Latina Named Deputy Warden Brings New Insight To Position

 

 Deputy Warden Yadira Otero with Department of Correction Commissioner James Dzurenda

 
By Karen Cortés
CTLatinoNews.com
 

Yadira Otero’s  recent promotion makes her one of Connecticut’s highest ranking Latina corrections officers in the state’s prison system and she views her ethnic background as an asset that allows her to do her job more effectively.  She was named the new deputy warden at the York Correctional Institution in Niantic, overseeing the high-security prison’s state’s female offender population, as well as its Niantic Annex, which houses male prisoners.
According to data from The Sentencing Project, Hispanics are incarcerated in the United States at nearly twice the rate of whites.
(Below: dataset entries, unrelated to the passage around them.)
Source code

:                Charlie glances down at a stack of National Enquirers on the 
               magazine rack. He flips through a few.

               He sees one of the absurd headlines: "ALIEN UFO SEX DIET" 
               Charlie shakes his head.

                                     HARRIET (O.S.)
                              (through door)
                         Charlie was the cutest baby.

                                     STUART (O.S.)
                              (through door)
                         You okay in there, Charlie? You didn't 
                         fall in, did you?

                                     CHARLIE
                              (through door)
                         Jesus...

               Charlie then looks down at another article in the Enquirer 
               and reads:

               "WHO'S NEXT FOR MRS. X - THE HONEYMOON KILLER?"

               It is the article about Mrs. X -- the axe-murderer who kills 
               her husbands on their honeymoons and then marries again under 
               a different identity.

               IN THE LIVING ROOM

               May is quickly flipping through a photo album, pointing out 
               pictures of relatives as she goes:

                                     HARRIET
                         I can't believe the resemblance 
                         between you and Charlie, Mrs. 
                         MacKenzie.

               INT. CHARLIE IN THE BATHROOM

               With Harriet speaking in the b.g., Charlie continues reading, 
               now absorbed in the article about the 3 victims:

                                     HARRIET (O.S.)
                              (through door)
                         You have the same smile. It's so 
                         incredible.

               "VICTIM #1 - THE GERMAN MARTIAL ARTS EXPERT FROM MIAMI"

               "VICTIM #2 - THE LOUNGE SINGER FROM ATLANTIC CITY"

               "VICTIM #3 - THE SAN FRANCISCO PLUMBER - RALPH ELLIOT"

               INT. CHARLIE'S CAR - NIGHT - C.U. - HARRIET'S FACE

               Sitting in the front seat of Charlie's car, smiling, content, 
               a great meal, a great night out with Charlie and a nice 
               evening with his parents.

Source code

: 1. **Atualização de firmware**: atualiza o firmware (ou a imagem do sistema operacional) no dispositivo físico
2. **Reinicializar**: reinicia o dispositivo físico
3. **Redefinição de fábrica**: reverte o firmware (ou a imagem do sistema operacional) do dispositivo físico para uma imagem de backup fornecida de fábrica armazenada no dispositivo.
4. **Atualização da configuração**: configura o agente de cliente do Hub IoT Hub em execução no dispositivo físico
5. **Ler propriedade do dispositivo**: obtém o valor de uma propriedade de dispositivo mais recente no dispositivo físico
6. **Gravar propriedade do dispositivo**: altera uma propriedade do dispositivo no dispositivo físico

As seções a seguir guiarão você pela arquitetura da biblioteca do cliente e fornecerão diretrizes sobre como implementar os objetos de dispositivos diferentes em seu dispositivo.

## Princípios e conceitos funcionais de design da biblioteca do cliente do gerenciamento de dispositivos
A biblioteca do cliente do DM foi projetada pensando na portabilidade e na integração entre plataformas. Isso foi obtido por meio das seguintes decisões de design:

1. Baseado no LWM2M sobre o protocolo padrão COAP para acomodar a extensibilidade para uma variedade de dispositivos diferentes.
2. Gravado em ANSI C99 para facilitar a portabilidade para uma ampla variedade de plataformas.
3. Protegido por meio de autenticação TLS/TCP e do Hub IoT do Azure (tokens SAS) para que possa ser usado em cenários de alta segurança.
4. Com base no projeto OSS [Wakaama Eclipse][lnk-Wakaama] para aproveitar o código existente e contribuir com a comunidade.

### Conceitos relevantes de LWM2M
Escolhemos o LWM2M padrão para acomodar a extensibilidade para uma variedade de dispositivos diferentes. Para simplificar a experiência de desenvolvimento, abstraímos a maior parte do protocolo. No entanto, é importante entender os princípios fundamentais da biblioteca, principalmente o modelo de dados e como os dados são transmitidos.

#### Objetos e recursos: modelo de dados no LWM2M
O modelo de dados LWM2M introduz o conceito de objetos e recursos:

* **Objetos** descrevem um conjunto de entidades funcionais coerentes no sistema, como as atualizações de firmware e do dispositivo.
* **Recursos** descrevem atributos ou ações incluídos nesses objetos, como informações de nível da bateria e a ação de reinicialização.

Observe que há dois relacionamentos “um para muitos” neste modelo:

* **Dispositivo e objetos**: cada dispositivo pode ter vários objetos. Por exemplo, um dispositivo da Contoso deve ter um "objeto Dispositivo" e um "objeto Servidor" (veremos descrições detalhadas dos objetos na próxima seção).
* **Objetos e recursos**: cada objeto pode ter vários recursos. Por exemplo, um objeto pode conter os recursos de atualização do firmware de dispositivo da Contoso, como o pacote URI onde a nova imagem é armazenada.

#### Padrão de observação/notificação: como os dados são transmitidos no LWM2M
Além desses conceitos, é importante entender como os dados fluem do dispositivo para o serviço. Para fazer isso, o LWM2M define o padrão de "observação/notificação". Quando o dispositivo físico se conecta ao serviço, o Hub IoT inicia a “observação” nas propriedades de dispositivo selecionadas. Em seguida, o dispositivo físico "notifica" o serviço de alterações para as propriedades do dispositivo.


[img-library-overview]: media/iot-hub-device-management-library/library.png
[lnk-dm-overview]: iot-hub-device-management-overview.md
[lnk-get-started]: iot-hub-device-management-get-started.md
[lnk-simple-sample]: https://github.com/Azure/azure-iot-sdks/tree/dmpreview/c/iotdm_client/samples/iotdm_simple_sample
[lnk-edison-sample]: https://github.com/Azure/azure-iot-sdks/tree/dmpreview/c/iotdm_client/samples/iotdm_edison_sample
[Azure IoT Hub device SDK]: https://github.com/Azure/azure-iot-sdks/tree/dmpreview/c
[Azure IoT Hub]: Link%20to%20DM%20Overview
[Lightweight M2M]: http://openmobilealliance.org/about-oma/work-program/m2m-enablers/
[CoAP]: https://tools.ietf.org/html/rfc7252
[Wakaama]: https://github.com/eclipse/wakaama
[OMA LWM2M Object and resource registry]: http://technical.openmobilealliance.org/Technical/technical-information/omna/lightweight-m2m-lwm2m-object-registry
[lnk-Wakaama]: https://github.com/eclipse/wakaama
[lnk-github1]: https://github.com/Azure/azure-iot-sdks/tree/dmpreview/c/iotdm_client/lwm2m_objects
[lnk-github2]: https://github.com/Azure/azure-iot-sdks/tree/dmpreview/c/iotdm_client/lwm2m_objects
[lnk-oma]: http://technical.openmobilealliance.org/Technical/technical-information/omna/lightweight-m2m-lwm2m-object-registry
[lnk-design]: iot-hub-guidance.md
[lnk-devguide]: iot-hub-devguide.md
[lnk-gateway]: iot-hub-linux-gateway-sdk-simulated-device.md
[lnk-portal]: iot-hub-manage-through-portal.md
In Connecticut, that rate is seven times the rate of whites. Otero says that as a Latina, she knows the culture and “inmates see me as someone they can approach and have conversations with.” And while bi-lingual inmates address her in Spanish, she replies in English, keeping open communication with non-Spanish speaking colleagues.
Communication with inmates and their families is a priority for Otero and chairs the  Department of Corrections’ translation committee.  “In the last ten years, there has been a marked increase in demand for translation of printed materials,” she says. Everything from directives,  policies and standards, and forms, to signs that are hung in facilities directed to inmates and their families need to be presented in understandable language.
Otero joined the Connecticut Department of Corrections in 1997 when she was still a young criminal justice student at  Tunxis Community College in Farmington. Otero and her classmates were encouraged by an instructor to attend a job fair being hosted at the school. There she met with corrections staff, and felt that the agency would be able to provide the enriched career she was seeking.
Hired when she was just nineteen years old, she worked third shift as she completed her associates degree over the course of five years. “I would travel from Somers to Farmington for day classes. Sometimes my eyes were closing! I finished when my daughter was six months old,” she says.
Promoted to the rank of lieutenant, and then captain, she returned to school eight years after earning her associate degree and earned a B.S. in Human Services, and an M.A. in Organizational Management and Leadership from Springfield College’s School of Human Services.
During her years with Corrections, Otero served as a disciplinary hearing officer, shift commander, unit manager, and investigator before being appointed deputy warden at York. To give some perspective to Otero’s rise through the ranks, the Department of Corrections employs  nearly 6000 workers in Connecticut. There are just 31 deputy wardens serving at its fifteen facilities. Those deputy wardens oversee staff as well as the offender population of 16,463.
While her primary duty is the supervision of staff and ensuring that each area of the facility is operating in compliance with directives, she her favorite part of her job is the her connection to staff. “I love interacting with staff and making sure they are well.”
She tours York’s entire 750 acre facility weekly, and stops and talks with inmates every day. Staff at York provides inmate programming including Mommy and Me, “Good Intentions, Bad Decisions,” and arts activates, as well as mental health, psychiatric and crisis services. “I keep open communications with staff, to make sure inmate needs are being met. I provide the operational piece,” she says.
“It has been an enriched career. I have grown and moved up the ranks; I’m proud and thankful for my accomplishments,” says Otero, who hopes to advance to the rank of Warden. “They sky’s the limit!”